Material for this task.

____

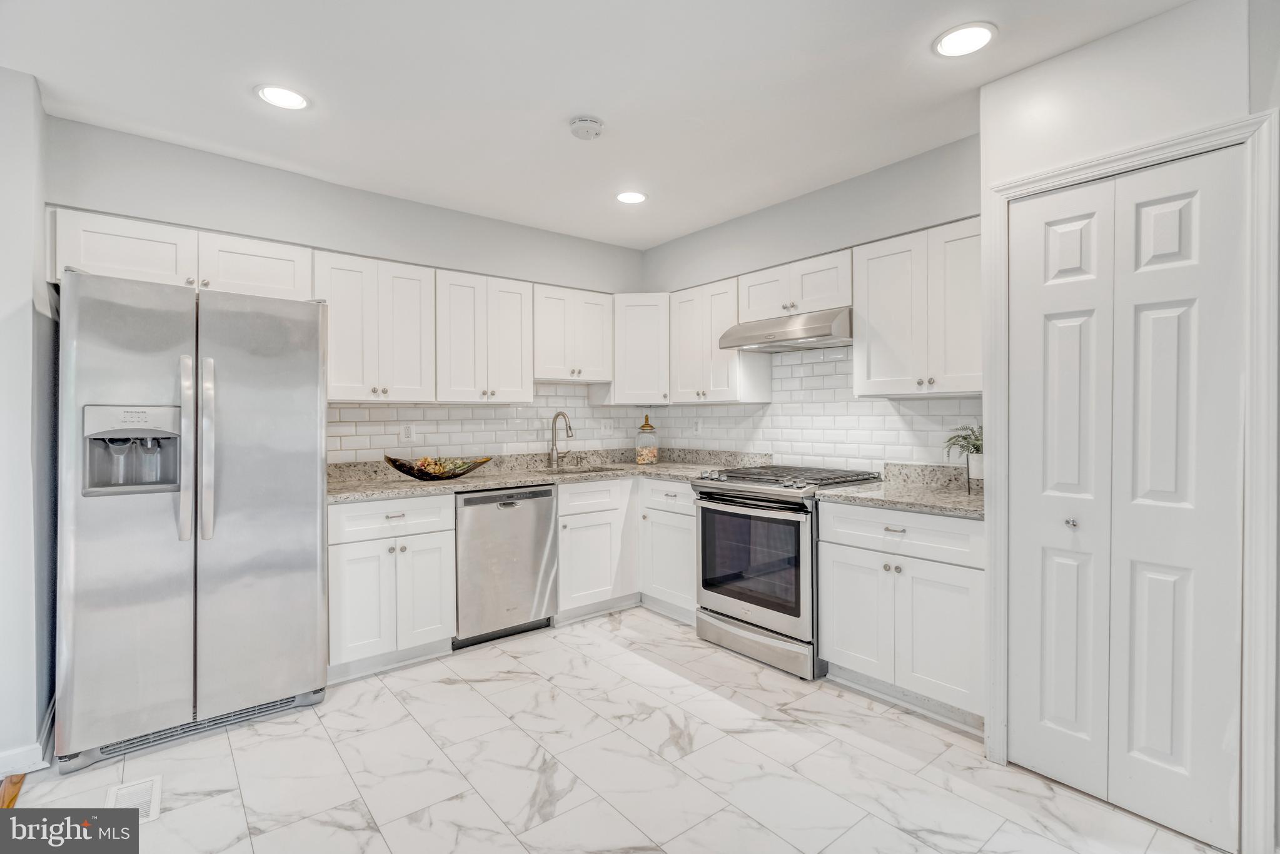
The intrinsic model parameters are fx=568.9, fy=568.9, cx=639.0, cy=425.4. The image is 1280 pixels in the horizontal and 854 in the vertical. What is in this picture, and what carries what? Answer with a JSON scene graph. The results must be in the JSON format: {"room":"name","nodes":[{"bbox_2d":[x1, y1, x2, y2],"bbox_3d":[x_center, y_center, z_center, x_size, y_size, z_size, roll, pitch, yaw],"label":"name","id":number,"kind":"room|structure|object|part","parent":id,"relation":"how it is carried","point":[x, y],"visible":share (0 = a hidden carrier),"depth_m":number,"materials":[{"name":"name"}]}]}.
{"room":"kitchen","nodes":[
{"label":"kitchen","id":0,"kind":"room"},
{"bbox_2d":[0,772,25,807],"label":"wood floor","id":1,"kind":"object","parent":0,"point":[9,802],"visible":0.44,"depth_m":1.91,"materials":[{"name":"brown wood"}]},
{"bbox_2d":[0,64,55,779],"bbox_3d":[-2.366,-0.033,2.022,0.358,2.549,1.026,0,0,-39],"label":"left wall","id":2,"kind":"structure","parent":0,"point":[4,327],"depth_m":2.08,"materials":[{"name":"white paint"}]},
{"bbox_2d":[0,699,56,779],"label":"baseboard","id":3,"kind":"structure","parent":2,"relation":"attached to","point":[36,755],"depth_m":2.03,"materials":[{"name":"white paint"}]},
{"bbox_2d":[40,110,648,462],"bbox_3d":[-1.259,-0.043,3.535,3.463,2.573,0.129,0,0,-39],"label":"back wall","id":4,"kind":"structure","parent":0,"point":[371,244],"depth_m":3.03,"materials":[{"name":"grey paint"}]},
{"bbox_2d":[51,206,312,298],"bbox_3d":[-2.094,-0.741,2.671,0.925,0.297,0.361,0,0,-39],"label":"upper cabinet","id":5,"kind":"object","parent":4,"relation":"attached to","point":[289,284],"visible":0.66,"depth_m":2.51,"materials":[{"name":"white paint"}]},
{"bbox_2d":[312,250,437,402],"bbox_3d":[-1.492,-0.515,3.159,0.607,0.754,0.347,0,0,-39],"label":"upper cabinet","id":6,"kind":"object","parent":4,"relation":"attached to","point":[341,339],"visible":0.89,"depth_m":3.04,"materials":[{"name":"white paint"}]},
{"bbox_2d":[435,268,532,402],"bbox_3d":[-1.004,-0.519,3.527,0.599,0.753,0.350,0,0,-39],"label":"upper cabinet","id":7,"kind":"object","parent":4,"relation":"attached to","point":[459,352],"visible":0.94,"depth_m":3.39,"materials":[{"name":"white paint"}]},
{"bbox_2d":[326,379,654,465],"bbox_3d":[-0.892,-0.033,3.818,2.495,0.513,0.008,0,0,-39],"label":"tile backsplash","id":8,"kind":"structure","parent":4,"relation":"attached to","point":[374,409],"depth_m":3.69,"materials":[{"name":"white tile"}]},
{"bbox_2d":[400,422,415,441],"bbox_3d":[-1.388,0.040,3.417,0.073,0.116,0.008,0,0,-39],"label":"wall outlet","id":9,"kind":"object","parent":8,"relation":"attached to","point":[406,431],"visible":0.99,"depth_m":3.41,"materials":[{"name":"white plastic"}]},
{"bbox_2d":[599,417,613,435],"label":"light switch","id":10,"kind":"object","parent":8,"relation":"attached to","point":[607,429],"visible":0.99,"depth_m":4.26,"materials":[{"name":"white plastic"}]},
{"bbox_2d":[531,283,614,383],"bbox_3d":[-0.516,-0.604,3.910,0.611,0.620,0.352,0,0,-39],"label":"upper cabinet","id":11,"kind":"object","parent":4,"relation":"attached to","point":[542,374],"visible":0.85,"depth_m":3.78,"materials":[{"name":"white paint"}]},
{"bbox_2d":[602,292,670,402],"bbox_3d":[0.041,-0.548,4.225,0.600,0.768,0.607,0,0,-39],"label":"upper cabinet","id":12,"kind":"object","parent":4,"relation":"attached to","point":[645,327],"visible":0.75,"depth_m":4.00,"materials":[{"name":"white paint"}]},
{"bbox_2d":[0,0,1196,247],"bbox_3d":[-0.057,-1.355,1.216,4.571,0.102,5.321,0,0,-39],"label":"ceiling","id":13,"kind":"structure","parent":0,"point":[239,103],"depth_m":2.20,"materials":[{"name":"white paint"}]},
{"bbox_2d":[255,83,310,109],"bbox_3d":[-1.434,-1.320,2.291,0.196,0.007,0.196,0,0,-39],"label":"recessed light","id":14,"kind":"object","parent":13,"relation":"in","point":[289,98],"visible":0.99,"depth_m":2.28,"materials":[{"name":"white"}]},
{"bbox_2d":[569,115,604,139],"bbox_3d":[-0.234,-1.300,2.498,0.140,0.042,0.141,0,0,-39],"label":"smoke detector","id":15,"kind":"object","parent":13,"relation":"attached to","point":[587,120],"visible":0.98,"depth_m":2.46,"materials":[{"name":"white plastic"}]},
{"bbox_2d":[615,190,647,203],"bbox_3d":[-0.047,-1.333,3.323,0.195,0.007,0.195,0,0,-39],"label":"recessed light","id":16,"kind":"object","parent":13,"relation":"in","point":[632,197],"visible":0.99,"depth_m":3.31,"materials":[{"name":"white"}]},
{"bbox_2d":[932,21,996,57],"bbox_3d":[1.111,-1.317,1.948,0.199,0.007,0.200,0,0,-39],"label":"recessed light","id":17,"kind":"object","parent":13,"relation":"in","point":[983,35],"visible":0.99,"depth_m":1.94,"materials":[{"name":"white"}]},
{"bbox_2d":[0,605,1230,853],"bbox_3d":[-0.029,1.267,1.361,4.271,0.067,5.178,0,0,-39],"label":"floor","id":18,"kind":"structure","parent":0,"point":[449,688],"depth_m":2.02,"materials":[{"name":"white tile"}]},
{"bbox_2d":[106,774,162,821],"bbox_3d":[-1.665,1.229,1.872,0.126,0.007,0.282,0,0,-39],"label":"floor vent","id":19,"kind":"object","parent":18,"relation":"in","point":[151,815],"visible":0.55,"depth_m":1.88,"materials":[{"name":"white metal"}]},
{"bbox_2d":[53,268,330,769],"bbox_3d":[-1.907,0.334,2.500,0.875,1.770,0.809,0,0,-39],"label":"refrigerator","id":20,"kind":"object","parent":18,"relation":"on","point":[301,379],"visible":0.99,"depth_m":2.19,"materials":[{"name":"silver metal"}]},
{"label":"handle","id":21,"kind":"part","parent":20,"relation":"part of","materials":[{"name":"silver metal"}]},
{"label":"refrigerator handles","id":22,"kind":"part","parent":20,"relation":"part of","materials":[{"name":"silver metal"}]},
{"bbox_2d":[326,491,457,681],"bbox_3d":[-1.393,0.783,3.036,0.605,0.882,0.660,0,0,-39],"label":"base cabinet","id":23,"kind":"object","parent":18,"relation":"on","point":[356,551],"visible":0.78,"depth_m":2.80,"materials":[{"name":"white paint"}]},
{"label":"drawer","id":24,"kind":"part","parent":23,"relation":"part of","materials":[{"name":"white paint"}]},
{"bbox_2d":[453,483,559,648],"bbox_3d":[-0.905,0.780,3.423,0.606,0.870,0.615,0,0,-39],"label":"dishwasher","id":25,"kind":"object","parent":18,"relation":"on","point":[547,518],"visible":0.77,"depth_m":3.18,"materials":[{"name":"silver metal"}]},
{"bbox_2d":[554,475,639,620],"bbox_3d":[-0.426,0.769,3.778,0.624,0.876,0.645,0,0,-39],"label":"base cabinet","id":26,"kind":"object","parent":18,"relation":"on","point":[592,513],"visible":0.62,"depth_m":3.54,"materials":[{"name":"white paint"}]},
{"bbox_2d":[324,447,762,502],"bbox_3d":[-0.638,0.283,3.601,2.685,0.131,0.955,0,0,-39],"label":"countertop","id":27,"kind":"structure","parent":26,"relation":"on","point":[389,484],"depth_m":3.49,"materials":[{"name":"grey stone"}]},
{"bbox_2d":[383,453,492,479],"bbox_3d":[-1.128,0.235,3.195,0.609,0.123,0.301,0,0,-39],"label":"decorative bowl","id":28,"kind":"object","parent":27,"relation":"on","point":[457,474],"visible":0.93,"depth_m":3.12,"materials":[{"name":"glass"}]},
{"bbox_2d":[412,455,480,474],"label":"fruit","id":29,"kind":"object","parent":28,"relation":"in","point":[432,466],"visible":0.49,"depth_m":3.18,"materials":[{"name":"food"}]},
{"bbox_2d":[546,410,574,468],"bbox_3d":[-0.534,0.095,3.872,0.099,0.386,0.241,0,0,-39],"label":"faucet","id":30,"kind":"object","parent":27,"relation":"on","point":[569,426],"visible":1,"depth_m":3.93,"materials":[{"name":"silver metal"}]},
{"bbox_2d":[540,463,625,475],"bbox_3d":[-0.405,0.391,3.786,0.609,0.188,0.447,0,0,-39],"label":"sink","id":31,"kind":"object","parent":27,"relation":"in","point":[599,469],"visible":0.26,"depth_m":3.97,"materials":[{"name":"silver metal"}]},
{"bbox_2d":[634,414,659,464],"bbox_3d":[0.053,0.097,4.223,0.166,0.367,0.166,0,0,-39],"label":"glass jar","id":32,"kind":"object","parent":27,"relation":"on","point":[650,459],"visible":1,"depth_m":4.16,"materials":[{"name":"clear glass"}]},
{"bbox_2d":[639,476,697,622],"bbox_3d":[0.397,0.770,3.723,0.645,0.874,0.568,0,0,-39],"label":"base cabinet","id":33,"kind":"object","parent":18,"relation":"on","point":[690,543],"visible":0.45,"depth_m":3.55,"materials":[{"name":"white paint"}]},
{"bbox_2d":[689,461,884,679],"bbox_3d":[0.789,0.731,3.154,0.737,0.964,0.764,0,0,-39],"label":"gas range","id":34,"kind":"object","parent":18,"relation":"on","point":[722,511],"visible":0.82,"depth_m":2.91,"materials":[{"name":"silver metal"}]},
{"bbox_3d":[0.581,1.111,2.994,0.100,0.149,0.746,0,0,-39],"label":"storage drawer","id":35,"kind":"part","parent":34,"relation":"part of","materials":[{"name":"silver metal"}]},
{"bbox_3d":[0.764,0.281,3.087,0.668,0.039,0.761,0,0,-39],"label":"burner grates","id":36,"kind":"part","parent":34,"relation":"part of","materials":[{"name":"black metal"}]},
{"bbox_2d":[817,498,985,729],"bbox_3d":[1.302,0.782,2.606,0.635,0.881,0.740,0,0,-39],"label":"base cabinet","id":37,"kind":"object","parent":18,"relation":"on","point":[845,648],"visible":0.73,"depth_m":2.39,"materials":[{"name":"white paint"}]},
{"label":"cabinet door","id":38,"kind":"part","parent":37,"relation":"part of","materials":[{"name":"white paint"}]},
{"bbox_2d":[812,461,984,518],"bbox_3d":[1.333,0.285,2.638,0.697,0.133,0.842,0,0,-39],"label":"countertop","id":39,"kind":"structure","parent":37,"relation":"on","point":[875,486],"depth_m":2.66,"materials":[{"name":"grey stone"}]},
{"bbox_2d":[942,422,983,482],"bbox_3d":[1.512,0.136,2.569,0.275,0.325,0.279,0,0,-39],"label":"potted plant","id":40,"kind":"object","parent":39,"relation":"on","point":[973,444],"visible":0.69,"depth_m":2.55,"materials":[{"name":"green plant"}]},
{"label":"drawer","id":41,"kind":"part","parent":37,"relation":"part of","materials":[{"name":"white paint"}]},
{"bbox_2d":[638,130,981,476],"bbox_3d":[0.923,-0.054,3.509,0.124,2.561,2.632,0,0,-39],"label":"right wall","id":42,"kind":"structure","parent":0,"point":[680,242],"depth_m":3.15,"materials":[{"name":"grey paint"}]},
{"bbox_2d":[666,275,776,402],"bbox_3d":[0.521,-0.540,3.824,0.355,0.762,0.621,0,0,-39],"label":"upper cabinet","id":43,"kind":"object","parent":42,"relation":"attached to","point":[687,327],"visible":0.81,"depth_m":3.69,"materials":[{"name":"white paint"}]},
{"bbox_2d":[736,246,854,322],"bbox_3d":[0.949,-0.764,3.293,0.352,0.302,0.750,0,0,-39],"label":"upper cabinet","id":44,"kind":"object","parent":42,"relation":"attached to","point":[830,302],"visible":0.68,"depth_m":3.15,"materials":[{"name":"white paint"}]},
{"bbox_2d":[715,307,851,352],"bbox_3d":[0.888,-0.528,3.242,0.494,0.155,0.753,0,0,-39],"label":"range hood","id":45,"kind":"object","parent":44,"relation":"attached to","point":[815,329],"visible":0.89,"depth_m":3.07,"materials":[{"name":"silver metal"}]},
{"bbox_2d":[654,344,981,472],"bbox_3d":[0.972,-0.119,3.561,0.009,0.750,2.550,0,0,-39],"label":"tile backsplash","id":46,"kind":"structure","parent":42,"relation":"attached to","point":[832,364],"depth_m":3.35,"materials":[{"name":"white tile"}]},
{"bbox_2d":[692,417,704,434],"bbox_3d":[0.428,0.011,4.206,0.008,0.124,0.074,0,0,-39],"label":"wall outlet","id":47,"kind":"object","parent":46,"relation":"attached to","point":[700,426],"visible":1,"depth_m":4.20,"materials":[{"name":"white plastic"}]},
{"bbox_2d":[853,217,981,396],"bbox_3d":[1.411,-0.525,2.709,0.343,0.750,0.699,0,0,-39],"label":"upper cabinet","id":48,"kind":"object","parent":42,"relation":"attached to","point":[880,317],"visible":0.78,"depth_m":2.63,"materials":[{"name":"white paint"}]},
{"bbox_2d":[976,0,1279,853],"bbox_3d":[2.293,-0.032,1.222,0.644,2.537,2.759,0,0,-39],"label":"pantry wall","id":49,"kind":"structure","parent":0,"point":[1045,68],"depth_m":1.85,"materials":[{"name":"white paint"}]},
{"bbox_2d":[1006,146,1244,849],"bbox_3d":[1.542,0.206,1.873,0.084,2.032,0.622,0,0,-39],"label":"bifold door","id":50,"kind":"structure","parent":49,"relation":"in","point":[1188,309],"depth_m":1.84,"materials":[{"name":"white paint"}]},
{"bbox_3d":[1.481,0.333,1.967,0.036,0.033,0.034,0,0,-39],"label":"knob","id":51,"kind":"part","parent":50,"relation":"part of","materials":[{"name":"silver metal"}]},
{"bbox_2d":[982,106,1279,851],"bbox_3d":[1.648,0.175,1.903,0.143,2.104,0.761,0,0,-39],"label":"door frame","id":52,"kind":"structure","parent":49,"relation":"attached to","point":[1048,177],"depth_m":1.63,"materials":[{"name":"white paint"}]}
]}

____

Assignment.
Copy every line from the material in which the word "drawer" can be found.

Exercise solution.
{"label":"drawer","id":24,"kind":"part","parent":23,"relation":"part of","materials":[{"name":"white paint"}]},
{"bbox_3d":[0.581,1.111,2.994,0.100,0.149,0.746,0,0,-39],"label":"storage drawer","id":35,"kind":"part","parent":34,"relation":"part of","materials":[{"name":"silver metal"}]},
{"label":"drawer","id":41,"kind":"part","parent":37,"relation":"part of","materials":[{"name":"white paint"}]},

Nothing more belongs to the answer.